La sangre de la memoria colectiva, sangre musical, es lengua del tacto y del oído, que dice más cuanto menos necesita acompañarse de palabras. Igual pasa con el sabor, el perfume, la mesa de guayacán. Dicen silencio, que es la lengua del otro país habitado por los recuerdos del cuerpo.
De niño y de joven, devotamente me extasiaba contemplando en la plaza de mi pueblo, con o sin luna, el ritmo sobrenatural de aquel jardín de música, de luces y de cuerpos construyendo la geografía emocional del porro, del fandango, de la cumbia.
Quiero creer que mi fe viene de ahí, pues voy a Dios a través de la belleza.
Estas palabras, que he escrito de manera espontánea, son mi homenaje al gran maestro JUANCHO TORRES, paisano y pariente, y, a través de él, al porro sabanero y a todos los miembros de su magnífica orquesta.
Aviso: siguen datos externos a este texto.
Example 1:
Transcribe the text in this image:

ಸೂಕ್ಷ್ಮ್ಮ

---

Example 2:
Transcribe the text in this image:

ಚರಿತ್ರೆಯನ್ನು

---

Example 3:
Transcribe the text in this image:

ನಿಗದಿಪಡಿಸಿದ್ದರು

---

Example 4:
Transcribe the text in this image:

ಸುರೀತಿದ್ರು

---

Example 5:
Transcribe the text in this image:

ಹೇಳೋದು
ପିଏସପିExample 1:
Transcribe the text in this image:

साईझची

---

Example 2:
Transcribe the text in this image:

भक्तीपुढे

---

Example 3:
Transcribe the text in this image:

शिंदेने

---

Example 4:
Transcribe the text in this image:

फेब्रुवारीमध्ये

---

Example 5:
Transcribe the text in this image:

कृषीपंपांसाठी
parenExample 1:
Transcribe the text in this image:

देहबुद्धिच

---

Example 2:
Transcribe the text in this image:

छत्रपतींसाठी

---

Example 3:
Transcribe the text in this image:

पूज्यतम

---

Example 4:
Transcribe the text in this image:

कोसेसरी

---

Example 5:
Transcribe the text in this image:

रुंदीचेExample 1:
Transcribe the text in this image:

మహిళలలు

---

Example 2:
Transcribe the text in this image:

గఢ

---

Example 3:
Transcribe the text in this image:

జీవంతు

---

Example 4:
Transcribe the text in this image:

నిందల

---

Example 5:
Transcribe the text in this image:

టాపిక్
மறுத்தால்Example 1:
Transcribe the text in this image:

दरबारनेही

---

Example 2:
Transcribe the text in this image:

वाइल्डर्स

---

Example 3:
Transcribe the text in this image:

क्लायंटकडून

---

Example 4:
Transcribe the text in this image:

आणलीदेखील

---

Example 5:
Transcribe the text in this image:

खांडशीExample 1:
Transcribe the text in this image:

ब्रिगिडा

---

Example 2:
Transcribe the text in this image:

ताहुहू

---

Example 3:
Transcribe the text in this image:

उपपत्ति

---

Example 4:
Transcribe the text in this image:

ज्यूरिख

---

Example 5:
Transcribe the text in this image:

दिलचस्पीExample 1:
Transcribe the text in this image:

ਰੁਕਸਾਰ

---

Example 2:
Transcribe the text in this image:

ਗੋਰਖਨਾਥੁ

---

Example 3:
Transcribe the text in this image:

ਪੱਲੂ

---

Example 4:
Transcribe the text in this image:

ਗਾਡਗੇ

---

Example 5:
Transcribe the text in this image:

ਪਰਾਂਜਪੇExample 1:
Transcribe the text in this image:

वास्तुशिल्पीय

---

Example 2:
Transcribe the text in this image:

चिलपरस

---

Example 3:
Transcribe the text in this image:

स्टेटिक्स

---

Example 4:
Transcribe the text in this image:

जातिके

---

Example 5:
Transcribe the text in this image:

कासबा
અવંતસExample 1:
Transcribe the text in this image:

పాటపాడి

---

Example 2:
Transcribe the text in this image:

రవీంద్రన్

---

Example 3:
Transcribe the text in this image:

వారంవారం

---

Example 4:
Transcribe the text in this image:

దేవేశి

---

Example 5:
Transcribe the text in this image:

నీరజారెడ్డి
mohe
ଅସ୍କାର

Ojalá se diera la auténtica idea de PORRO AL PARQUE, CUMBIA AL PARQUE, GAITA AL PARQUE. O GUABINA, BAMBUCO, JOROPO, PASILLO AL PARQUE, en lugar o al lado de lo otro, para que se viera cuánto sabor y aceptación recónditos guarda el colombiano de todo el país por estos ritmos, conservados en su pureza y sin dejarse contaminar por la chabacanería de la promoción comercial de corbatín.
Si está de acuerdo, alce el pulgar o diga Me Gusta.
 Otto Ricardo-Torres
Casa Esenia, julio 4 del 2013.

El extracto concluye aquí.